What an insight!  This writer has truly identifies one reason why God is so against envy.  At first sight envy might look like a sort of ambition that is just a little off track, but the truth is that envy is often the complete opposite of ambition.  Instead of looking at someone who has accomplished a number of things and being thankful for the good their accomplishments are making in the world and saying, “I want to be like him or her, and therefore I will hard work and make the sacrifices they made”, in our modern culture, too many people will say instead:

  • “They are not as good as they appear—they are probably a hypocrite”.
  • “They just got lucky—hard work had nothing to do with it; they were just in the right place at the right time”.
  • “They probably inherited their money, and were born with a silver spoon in their mouth”.
  • “They probably cheated or did something unlawful—for an honest guy cannot get ahead these days”.
  • “They stole that million dollar idea from someone else”.

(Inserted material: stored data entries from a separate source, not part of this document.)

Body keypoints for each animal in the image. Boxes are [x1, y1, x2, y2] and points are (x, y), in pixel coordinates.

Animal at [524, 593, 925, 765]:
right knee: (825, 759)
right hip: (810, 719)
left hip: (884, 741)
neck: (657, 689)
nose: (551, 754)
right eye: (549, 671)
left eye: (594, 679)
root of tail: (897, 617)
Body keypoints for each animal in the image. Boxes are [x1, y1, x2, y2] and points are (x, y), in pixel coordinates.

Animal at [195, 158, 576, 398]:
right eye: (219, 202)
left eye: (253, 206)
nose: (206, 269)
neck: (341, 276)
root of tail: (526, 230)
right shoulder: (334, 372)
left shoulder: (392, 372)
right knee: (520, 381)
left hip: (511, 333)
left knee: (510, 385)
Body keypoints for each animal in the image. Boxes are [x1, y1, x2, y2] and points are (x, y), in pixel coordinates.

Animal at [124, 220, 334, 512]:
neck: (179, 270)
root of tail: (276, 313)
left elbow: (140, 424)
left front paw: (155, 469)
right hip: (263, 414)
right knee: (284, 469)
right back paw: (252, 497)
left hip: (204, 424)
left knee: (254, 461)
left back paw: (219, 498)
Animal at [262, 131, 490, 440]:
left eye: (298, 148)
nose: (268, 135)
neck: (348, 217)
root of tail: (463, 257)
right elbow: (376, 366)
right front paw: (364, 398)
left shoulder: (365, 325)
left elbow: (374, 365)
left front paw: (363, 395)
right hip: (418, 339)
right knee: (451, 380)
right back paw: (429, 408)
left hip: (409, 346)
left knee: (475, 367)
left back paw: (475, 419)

Envy is too often unwilling to put in the hard work, and when others do work hard and succeed, envy will try to bring them down.  Consequently, envy actually keeps people from excelling. 

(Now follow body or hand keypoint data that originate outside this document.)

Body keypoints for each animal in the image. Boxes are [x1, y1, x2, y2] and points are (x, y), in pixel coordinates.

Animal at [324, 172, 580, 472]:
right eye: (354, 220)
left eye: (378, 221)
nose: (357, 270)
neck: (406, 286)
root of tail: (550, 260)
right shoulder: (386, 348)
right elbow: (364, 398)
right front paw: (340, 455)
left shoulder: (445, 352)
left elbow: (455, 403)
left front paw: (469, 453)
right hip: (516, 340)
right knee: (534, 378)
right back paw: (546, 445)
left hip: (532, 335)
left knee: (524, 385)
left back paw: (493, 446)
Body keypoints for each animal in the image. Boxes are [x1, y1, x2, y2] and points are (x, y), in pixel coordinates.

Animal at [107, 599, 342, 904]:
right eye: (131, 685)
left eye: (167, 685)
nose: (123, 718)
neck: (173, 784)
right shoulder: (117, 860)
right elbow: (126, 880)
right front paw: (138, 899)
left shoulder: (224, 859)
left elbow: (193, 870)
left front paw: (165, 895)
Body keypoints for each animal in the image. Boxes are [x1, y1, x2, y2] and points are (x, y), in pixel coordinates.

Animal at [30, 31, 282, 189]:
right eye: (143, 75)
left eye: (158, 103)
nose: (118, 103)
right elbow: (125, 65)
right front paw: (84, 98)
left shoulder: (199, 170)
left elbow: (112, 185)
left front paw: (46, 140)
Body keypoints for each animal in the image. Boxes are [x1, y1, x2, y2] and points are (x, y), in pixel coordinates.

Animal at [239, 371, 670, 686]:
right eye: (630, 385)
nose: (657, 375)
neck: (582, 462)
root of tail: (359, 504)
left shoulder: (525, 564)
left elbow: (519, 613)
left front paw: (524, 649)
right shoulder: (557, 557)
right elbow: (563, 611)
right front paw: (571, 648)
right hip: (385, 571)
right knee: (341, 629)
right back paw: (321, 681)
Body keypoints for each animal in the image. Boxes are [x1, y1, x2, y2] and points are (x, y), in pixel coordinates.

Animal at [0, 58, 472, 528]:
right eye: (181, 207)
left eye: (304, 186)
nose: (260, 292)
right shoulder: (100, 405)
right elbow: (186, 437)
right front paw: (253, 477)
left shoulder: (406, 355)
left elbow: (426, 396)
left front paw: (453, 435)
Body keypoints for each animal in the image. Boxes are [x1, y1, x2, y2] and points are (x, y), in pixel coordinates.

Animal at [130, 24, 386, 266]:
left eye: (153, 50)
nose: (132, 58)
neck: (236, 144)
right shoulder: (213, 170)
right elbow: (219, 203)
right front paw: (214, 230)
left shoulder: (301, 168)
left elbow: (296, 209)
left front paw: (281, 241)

Philippians 1:15, 17 “Some, to be sure, are preaching Christ even from envy and strife…the former proclaim Christ out of selfish ambition, rather than from pure motives, thinking to cause me distress in my imprisonment”

  • One reason God is opposed to envy is because envy cannot rejoice in the fact that others have been given maybe more talent that we have in a certain area.  Instead of rejoicing that Paul was such a good preacher and such a good worker for the kingdom and a great ally in spreading the gospel, these men envied him.  “We are always most vulnerable to envying those closest to our own gifts…Musicians generally envy musicians, not politicians; politicians other politicians; sportspeople other sportspeople; professors other professors; ministers other ministers” (The Call p. 126).
  • Envy starts with the question, “Why am I not being allowed to enjoy what others enjoy?” and then ends with and self-destructive attitude, “What I cannot enjoy, no one else is allowed to”.  As a result, envy will often result in seeking to undermine the happiness and success of those doing well around us.  Like these men, since they could not be an apostle like Paul, they did everything they could to cause Paul unhappiness.  Thus envy will engage in trying to run people down, create unhappiness in their life, gossip about them, or undermine or hurt their influence (Mark 15:10; Titus 3:3). 

Solutions

  • Resist buying into the language of class warfare.  Take a good look at the rich man.  Look at how hard he worked, the sacrifices he made, and the hours he puts in.  The wealthy put in long hours and have lots of responsibility. 
  • Be grateful that there are many people in the world that are better than you in different areas. Imagine what life would be like if no one were any more skilled than you are in every area of life!
  • Especially be grateful that God has given other Christians so many talents; this makes the church stronger. Focus on living your own life—do not become preoccupied with what someone else has (John 21:22).
  • If you don’t feel good about yourself—then improve yourself—the "improvement kit", God's word, is available to everyone! Focus closely on what God has given you— then develop, use and enjoy those gifts!
  • Remember: you are going to heaven (Romans 8:18)—how silly for someone going to heaven to ever for one moment feel sorry for themselves or envy anyone else!